§ Document passage:

---

Re: [RFC 00/39] GPU scheduler for i915 driver

From: Daniel Vetter <daniel@ffwll.ch>
To: John.C.Harrison@Intel.com
Cc: Intel-GFX@Lists.FreeDesktop.Org
Subject: Re: [RFC 00/39] GPU scheduler for i915 driver
Date: Tue, 21 Jul 2015 15:33:42 +0200	[thread overview]
Message-ID: <20150721133342.GK16722@phenom.ffwll.local> (raw)
In-Reply-To: <1437143628-6329-1-git-send-email-John.C.Harrison@Intel.com>

On Fri, Jul 17, 2015 at 03:33:09PM +0100, John.C.Harrison@Intel.com wrote:
> From: John Harrison <John.C.Harrison@Intel.com>
> 
> Implemented a batch buffer submission scheduler for the i915 DRM driver.
> 
> The general theory of operation is that when batch buffers are submitted to the
> driver, the execbuffer() code assigns a unique seqno value and then packages up
> all the information required to execute the batch buffer at a later time. This
> package is given over to the scheduler which adds it to an internal node list.
> The scheduler also scans the list of objects associated with the batch buffer
> and compares them against the objects already in use by other buffers in the
> node list. If matches are found then the new batch buffer node is marked as
> being dependent upon the matching node. The same is done for the context object.
> The scheduler also bumps up the priority of such matching nodes on the grounds
> that the more dependencies a given batch buffer has the more important it is
> likely to be.
> 
> The scheduler aims to have a given (tuneable) number of batch buffers in flight
> on the hardware at any given time. If fewer than this are currently executing
> when a new node is queued, then the node is passed straight through to the
> submit function. Otherwise it is simply added to the queue and the driver
> returns back to user land.

---

Chart understanding data:
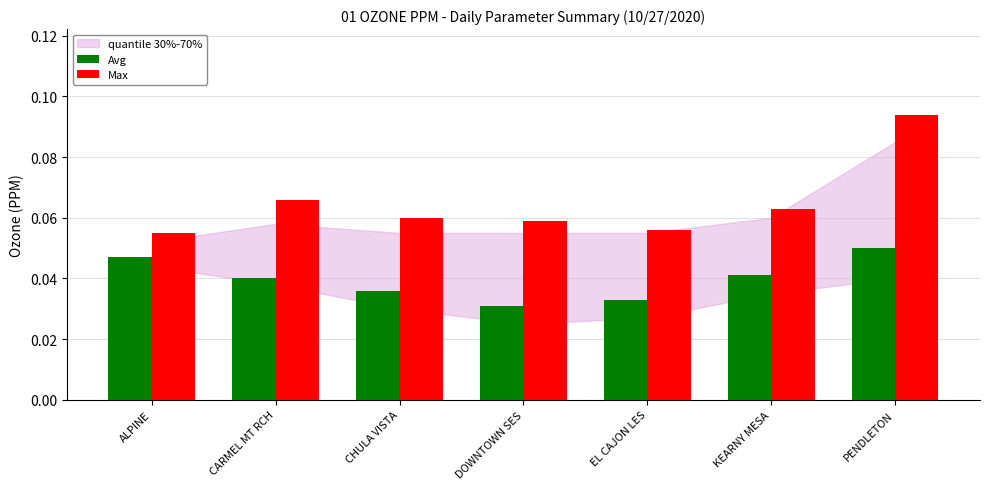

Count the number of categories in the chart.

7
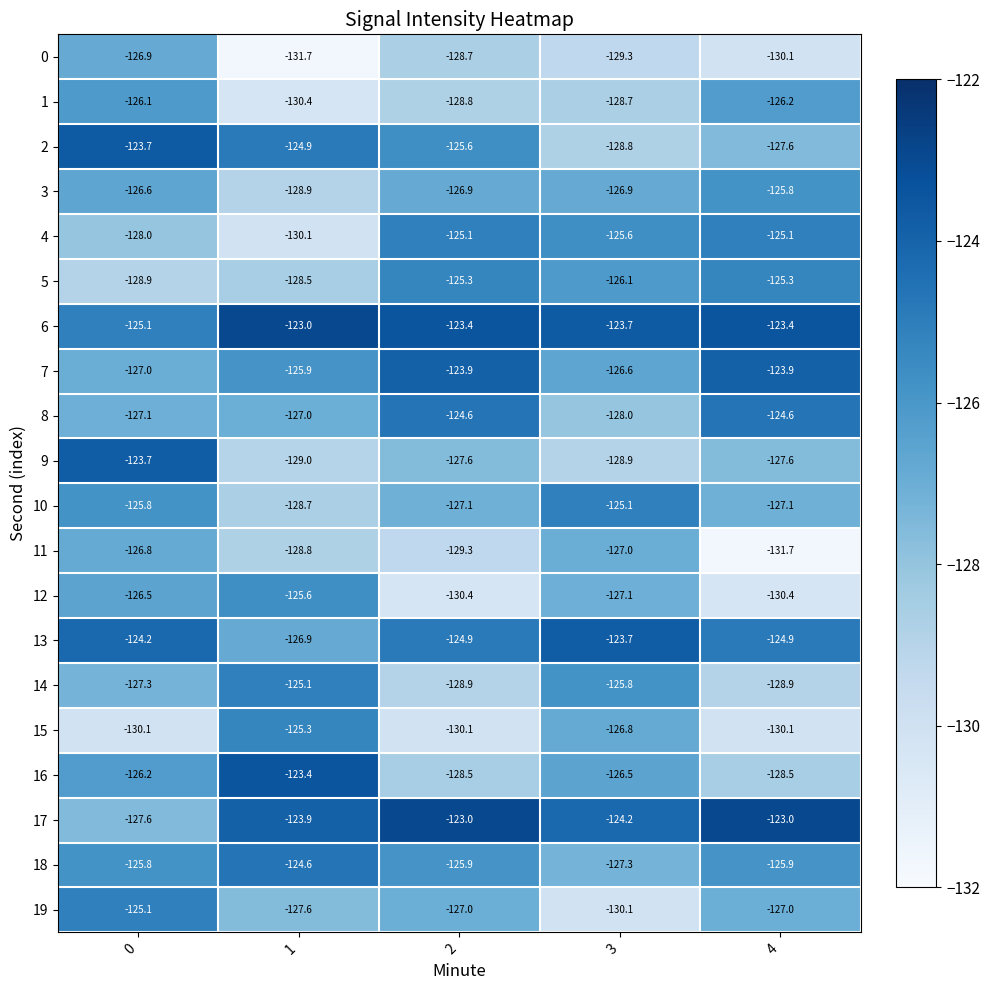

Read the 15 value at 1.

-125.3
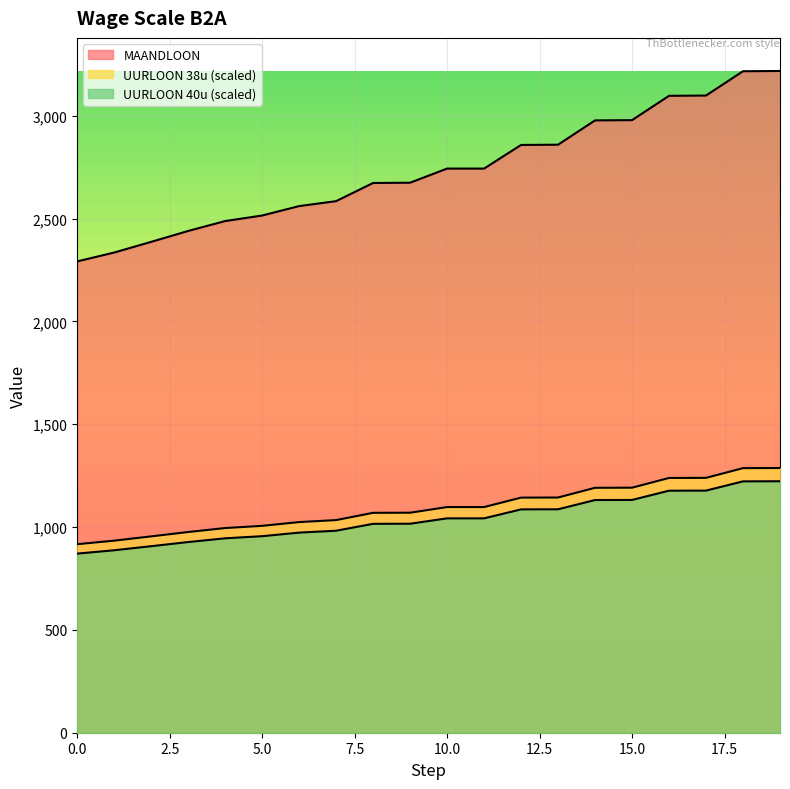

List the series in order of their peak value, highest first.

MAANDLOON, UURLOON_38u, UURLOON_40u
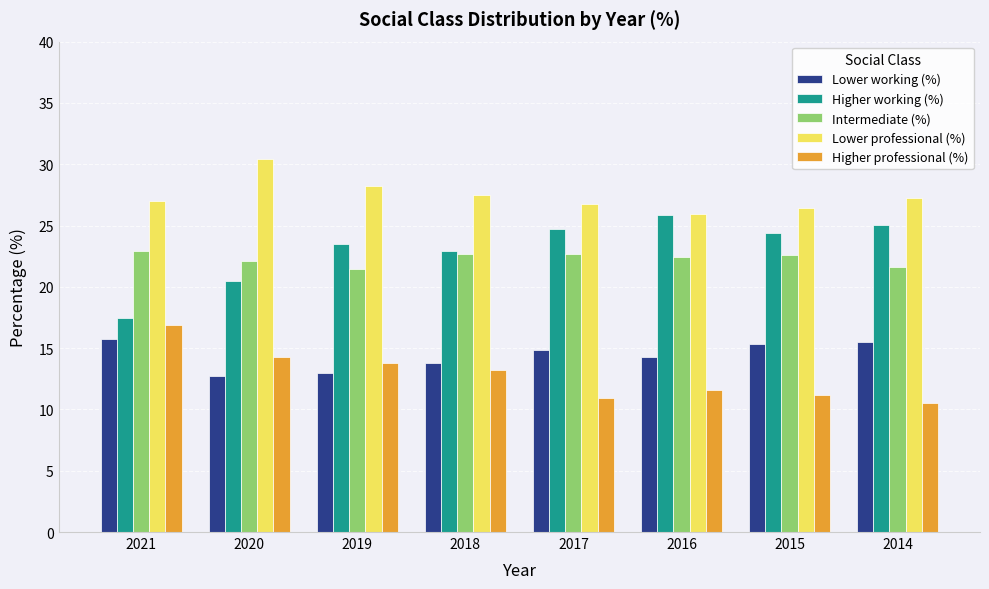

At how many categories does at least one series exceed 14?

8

---

§ Complete the following:
(A) Answer these questions about the GPU scheduler email:
(i) On what date was the reply from Daniel Vetter sent?
(ii) What value does the execbuffer() code assign to each submitted batch buffer?
(iii) What happens to a newly queued node when fewer than the tuneable number of batch buffers are executing?
(B) Transcribe every line of the chart understanding listing, leaving the pictures out.

§ Solved tasks:
(A)
(i) Tuesday, 21 July 2015
(ii) A unique seqno value
(iii) It is passed straight through to the submit function.

(B)
Count the number of categories in the chart.

7

Read the 15 value at 1.

-125.3

List the series in order of their peak value, highest first.

MAANDLOON, UURLOON_38u, UURLOON_40u

At how many categories does at least one series exceed 14?

8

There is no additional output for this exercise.